Pub date March 18, 2014
WriterMarke B.
SectionMusic

That delectable boom you hear on dance floors across the city and SoundCloud mixes throughout the cloud-cosmos, overlayed with an earworm diced-diva sample and frenzy-inducing keyboard clang? It’s “Pressure,” the January release from DJ and techno wiz Kahley Avalon Emerson (who goes by her last two names) on local label Icee Hot.

“Pressure’s” a seven-minute beast, and B-side “Quoi” is even deeper, with a smooth acid tune-up mix from the Tuff City Kids. The entire epic shebang has been invading parties like Honey Soundsystem, As You Like It, Icee Hot itself, and Emerson’s own monthly blast, Play It Cool.

And although “Pressure” has been hitting hard in the UK and Australia as well, Emerson is all about transmitting her electronic savvy with a distinctly San Franciscan sensibility. “My next release will drop March 25th on another SF (by way of Paris) label called Spring Theory,” she told us. “It’s called ‘Church of SoMa,’ affectionately named after a big 12-room house in that neighborhood, where I lived and learned to DJ when I first moved here in 2009. It’s more dubby and deep, and it features me singing and playing the Fender Rhodes.”

Emerson came here “to work in tech and get out of Arizona,” but she’s always expressed herself musically. “I’ve been a songwriter since I was a little girl. I was first bit by the studio bug in high school when I bought a few different kinds of microphones, pirated Cool Edit Pro, and recorded my friends’ garage bands. I always liked recording and producing much more than ‘jamming.'”

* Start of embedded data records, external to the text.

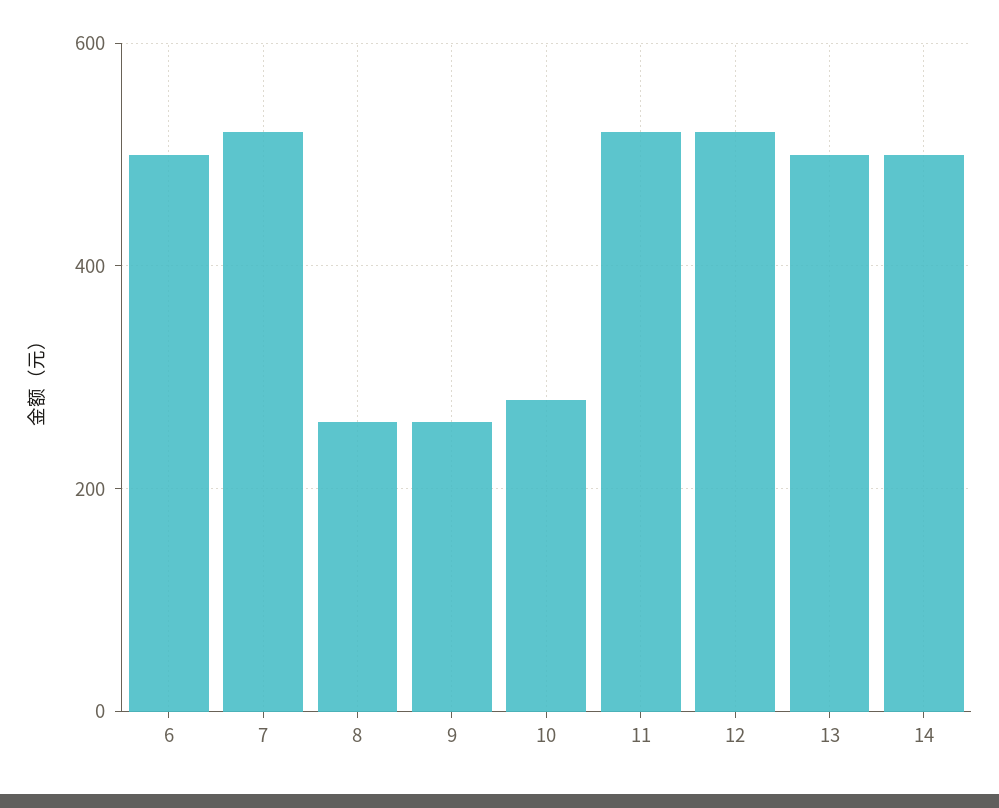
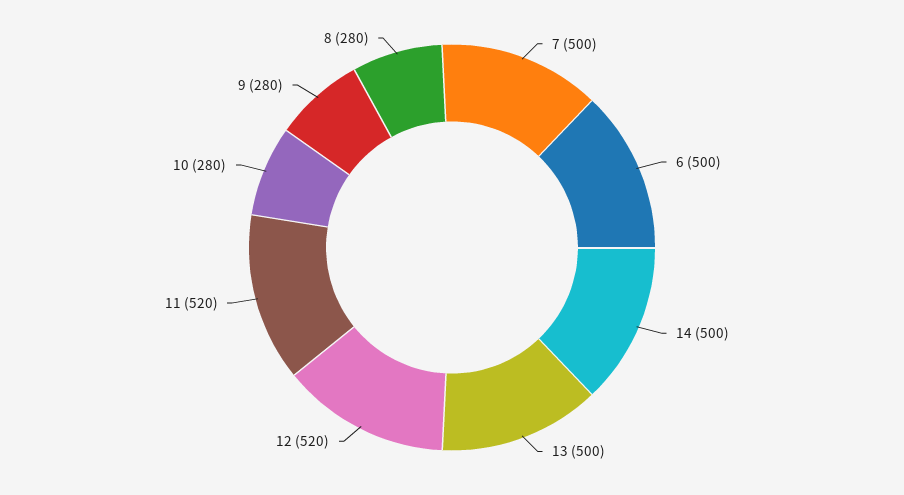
  {
    "6": 500,
-   "7": 520,
+   "7": 500,
-   "8": 260,
+   "8": 280,
-   "9": 260,
+   "9": 280,
    "10": 280,
    "11": 520,
    "12": 520,
    "13": 500,
    "14": 500
  }

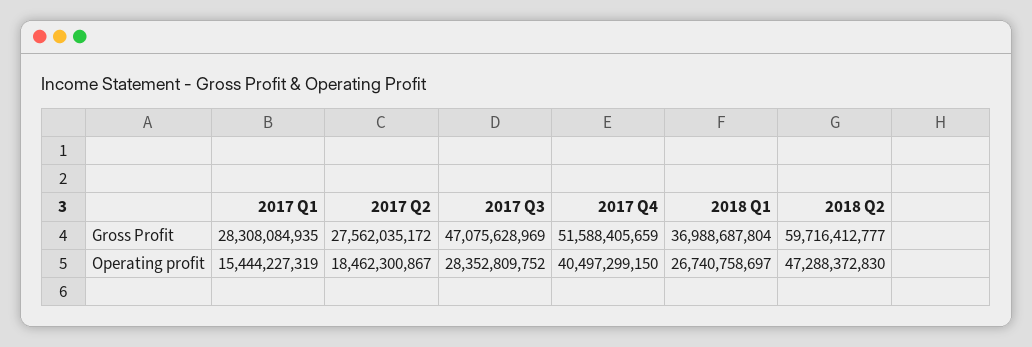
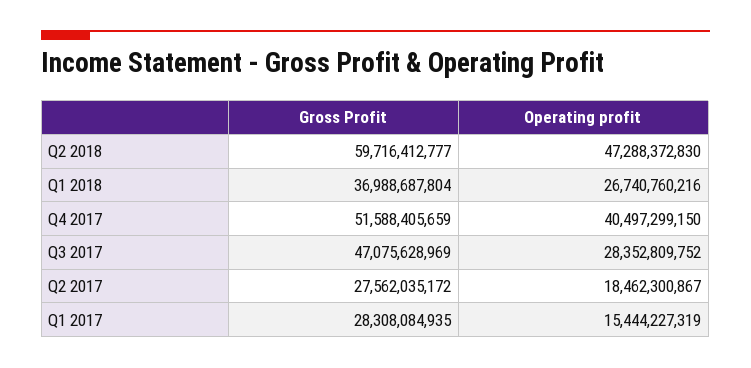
  {
    "2017 Q1": {
      "Gross Profit": 28308084935,
      "Operating profit": 15444227319
    },
    "2017 Q2": {
      "Gross Profit": 27562035172,
      "Operating profit": 18462300867
    },
    "2017 Q3": {
      "Gross Profit": 47075628969,
      "Operating profit": 28352809752
    },
    "2017 Q4": {
      "Gross Profit": 51588405659,
      "Operating profit": 40497299150
    },
    "2018 Q1": {
      "Gross Profit": 36988687804,
-     "Operating profit": 26740758697
+     "Operating profit": 26740760216
    },
    "2018 Q2": {
      "Gross Profit": 59716412777,
      "Operating profit": 47288372830
    }
  }

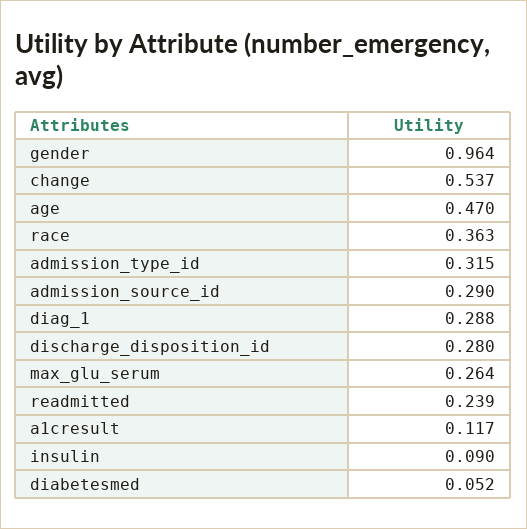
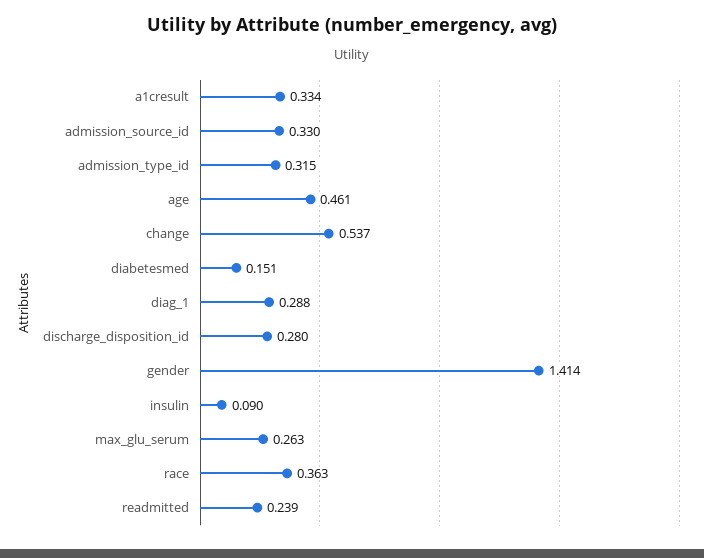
  {
-   "gender": 0.964,
+   "gender": 1.414,
    "change": 0.537,
-   "age": 0.47,
+   "age": 0.461,
    "race": 0.363,
    "admission_type_id": 0.315,
-   "admission_source_id": 0.29,
+   "admission_source_id": 0.33,
    "diag_1": 0.288,
    "discharge_disposition_id": 0.28,
-   "max_glu_serum": 0.264,
+   "max_glu_serum": 0.263,
    "readmitted": 0.239,
-   "a1cresult": 0.117,
+   "a1cresult": 0.334,
    "insulin": 0.09,
-   "diabetesmed": 0.052
+   "diabetesmed": 0.151
  }

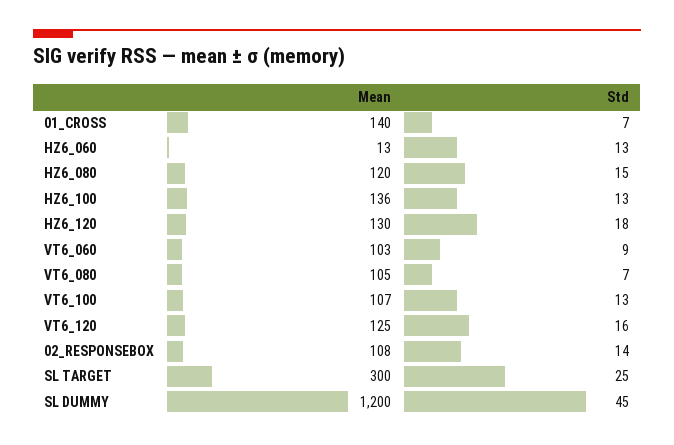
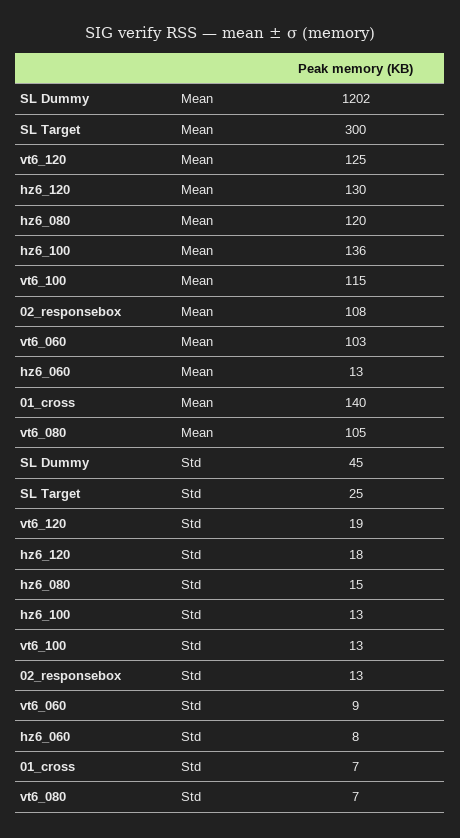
  {
    "Mean": {
      "01_CROSS": 140,
      "HZ6_060": 13,
      "HZ6_080": 120,
      "HZ6_100": 136,
      "HZ6_120": 130,
      "VT6_060": 103,
      "VT6_080": 105,
-     "VT6_100": 107,
+     "VT6_100": 115,
      "VT6_120": 125,
      "02_RESPONSEBOX": 108,
      "SL TARGET": 300,
-     "SL DUMMY": 1200
+     "SL DUMMY": 1202
    },
    "Std": {
      "01_CROSS": 7,
-     "HZ6_060": 13,
+     "HZ6_060": 8,
      "HZ6_080": 15,
      "HZ6_100": 13,
      "HZ6_120": 18,
      "VT6_060": 9,
      "VT6_080": 7,
      "VT6_100": 13,
-     "VT6_120": 16,
+     "VT6_120": 19,
-     "02_RESPONSEBOX": 14,
+     "02_RESPONSEBOX": 13,
      "SL TARGET": 25,
      "SL DUMMY": 45
    }
  }

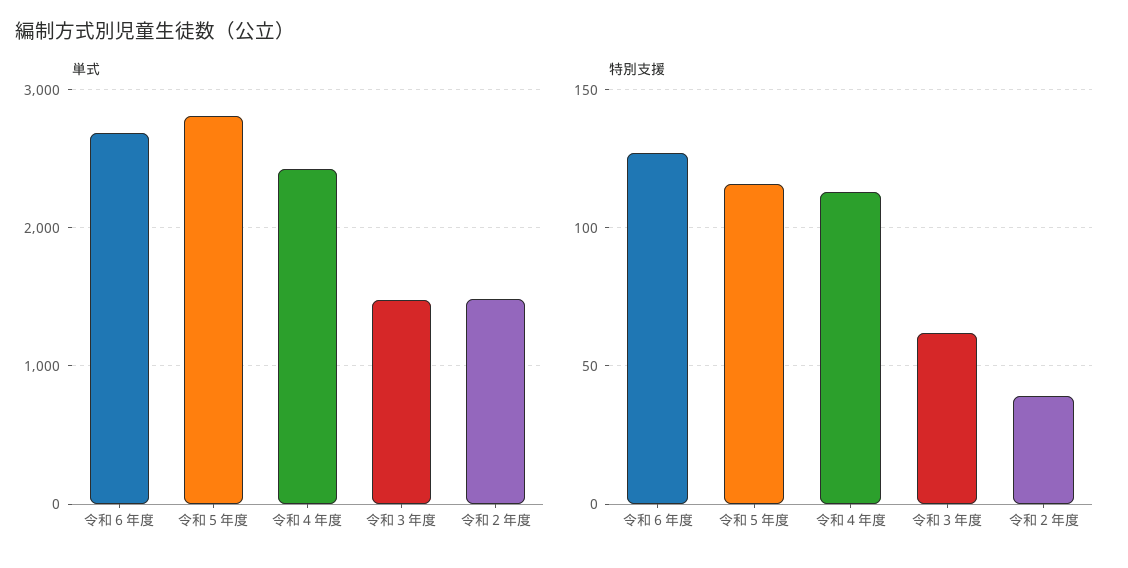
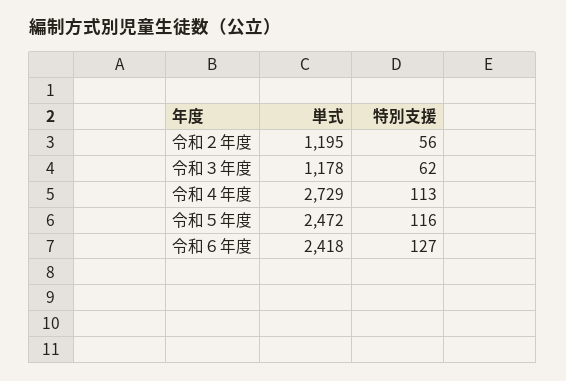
  {
    "単式": {
-     "令和６年度": 2700,
+     "令和６年度": 2418,
-     "令和５年度": 2800,
+     "令和５年度": 2472,
-     "令和４年度": 2400,
+     "令和４年度": 2729,
-     "令和３年度": 1500,
+     "令和３年度": 1178,
-     "令和２年度": 1500
+     "令和２年度": 1195
    },
    "特別支援": {
      "令和６年度": 127,
      "令和５年度": 116,
      "令和４年度": 113,
      "令和３年度": 62,
-     "令和２年度": 40
+     "令和２年度": 56
    }
  }

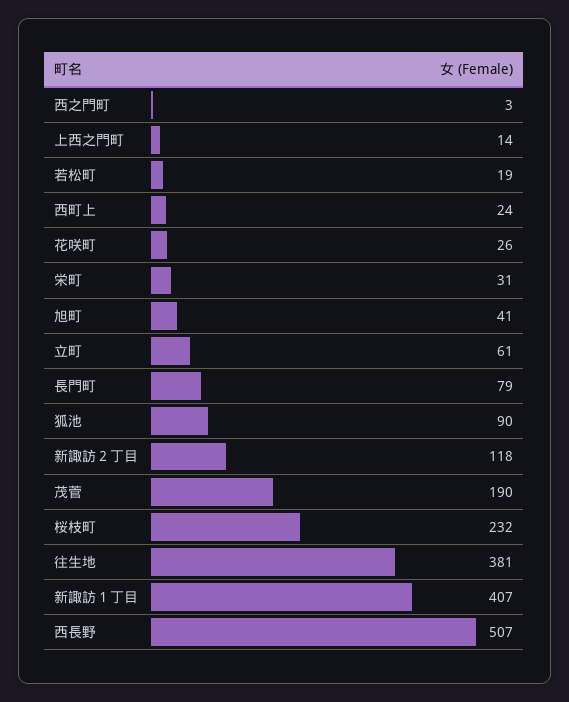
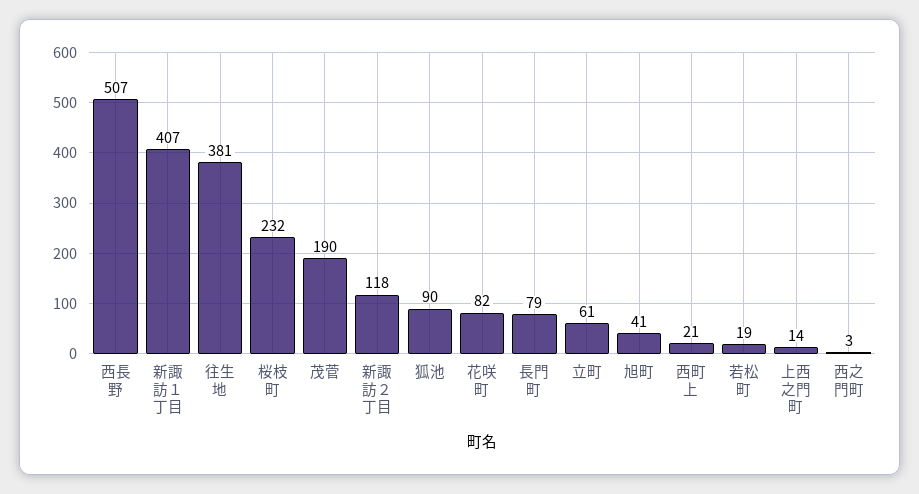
  {
    "西之門町": 3,
    "上西之門町": 14,
    "若松町": 19,
-   "西町上": 24,
+   "西町上": 21,
-   "花咲町": 26,
+   "花咲町": 82,
-   "栄町": 31,
    "旭町": 41,
    "立町": 61,
    "長門町": 79,
    "狐池": 90,
    "新諏訪２丁目": 118,
    "茂菅": 190,
    "桜枝町": 232,
    "往生地": 381,
    "新諏訪１丁目": 407,
    "西長野": 507
  }

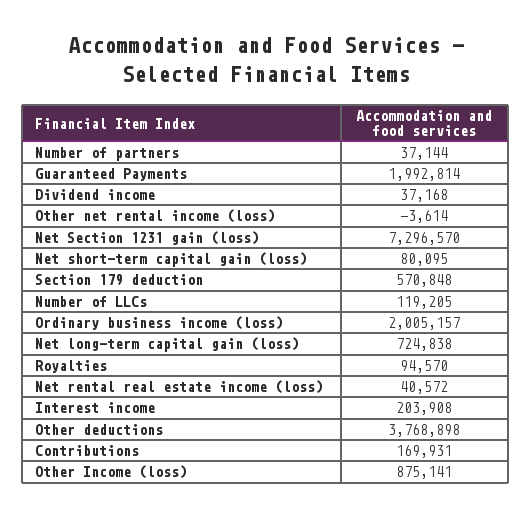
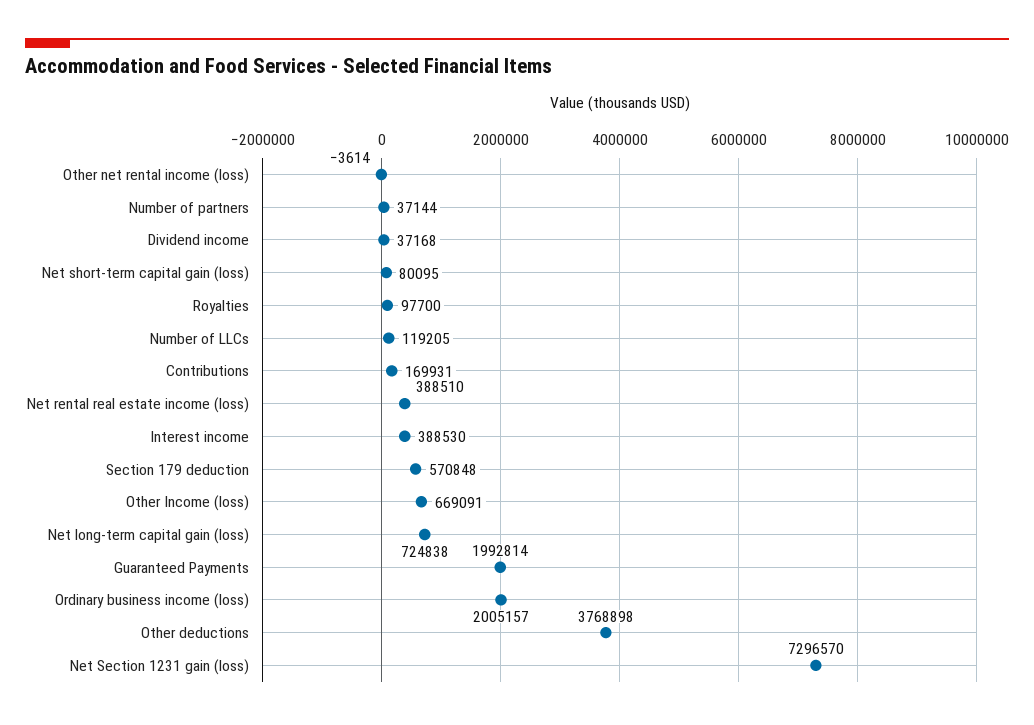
  {
    "Number of partners": 37144,
    "Guaranteed Payments": 1992814,
    "Dividend income": 37168,
    "Other net rental income (loss)": -3614,
    "Net Section 1231 gain (loss)": 7296570,
    "Net short-term capital gain (loss)": 80095,
    "Section 179 deduction": 570848,
    "Number of LLCs": 119205,
    "Ordinary business income (loss)": 2005157,
    "Net long-term capital gain (loss)": 724838,
-   "Royalties": 94570,
+   "Royalties": 97700,
-   "Net rental real estate income (loss)": 40572,
+   "Net rental real estate income (loss)": 388510,
-   "Interest income": 203908,
+   "Interest income": 388530,
    "Other deductions": 3768898,
    "Contributions": 169931,
-   "Other Income (loss)": 875141
+   "Other Income (loss)": 669091
  }

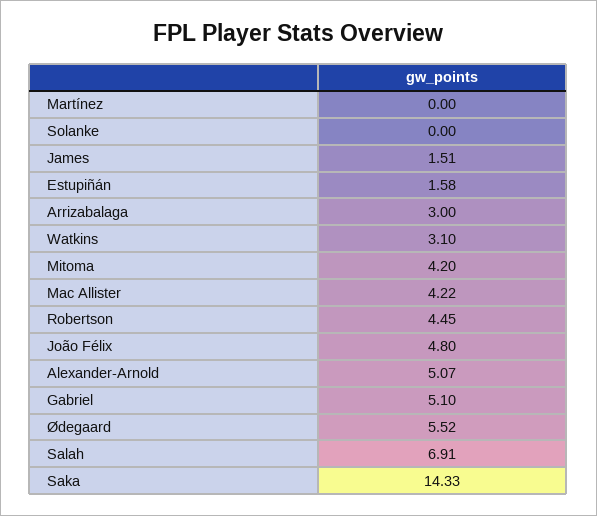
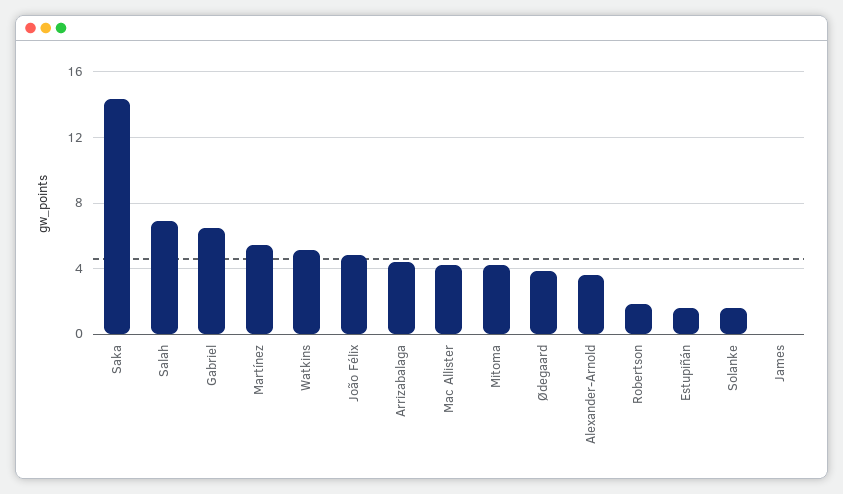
  {
-   "Martínez": 0,
+   "Martínez": 5.5,
-   "Solanke": 0,
+   "Solanke": 1.5,
-   "James": 1.51,
+   "James": 0,
    "Estupiñán": 1.58,
-   "Arrizabalaga": 3,
+   "Arrizabalaga": 4.5,
-   "Watkins": 3.1,
+   "Watkins": 5,
    "Mitoma": 4.2,
    "Mac Allister": 4.22,
-   "Robertson": 4.45,
+   "Robertson": 2,
    "João Félix": 4.8,
-   "Alexander-Arnold": 5.07,
+   "Alexander-Arnold": 3.5,
-   "Gabriel": 5.1,
+   "Gabriel": 6.5,
-   "Ødegaard": 5.52,
+   "Ødegaard": 4,
    "Salah": 6.91,
    "Saka": 14.33
  }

Heady electronic and house artists like dark-dubby Berliner Shed and Detroit mad scientists Theo Parrish and Carl Craig inspired her to explore more experimental production techniques, and she’s been working with expressionistic, pioneering guitar-software performer Christopher Willits “who has helped me engineer my tracks in his beautiful studio in the East Bay.”

‘Church of SoMa” will help cement Emerson’s emergence on the world techno scene, but she’s got plenty of tunes – and local inspiration — in the vault to keep her momentum going. “For the most part, my music is made to be listened to on a big club sound system — it’s a playful expression of my interests.”

How do you survive here as a musician? What’s the best and worst thing about being a musician in the Bay Area?

SF is not really a place people move to in order to pursue music, and since we’ve been in quite a bit of national news lately, it’s somewhat exotic to be from here. Other than that, it’s so far away from Europe and the East Coast that it’s a little harder to tour. Being a DJ in a 2 o’clock shutdown town with a dwindling selection of alternative music spaces can be a drag, too. But there are venues here like Public Works that have a great sound system and staff, and impressive artists like Matrixxman, Aria Rostam, and Some Ember (who have a killer live show). Also, I love the pho here.

Weirdest thing that’s happened at a show?

Well, last month in Seattle the drugged-out asshat playing after me dropped his Traktor laptop on my record just as I was finishing up my set. I then punished him by playing the entirety of Sinead O’Connor’s “Nothing Compares 2 U,” which is not an easy song or vibe to follow up.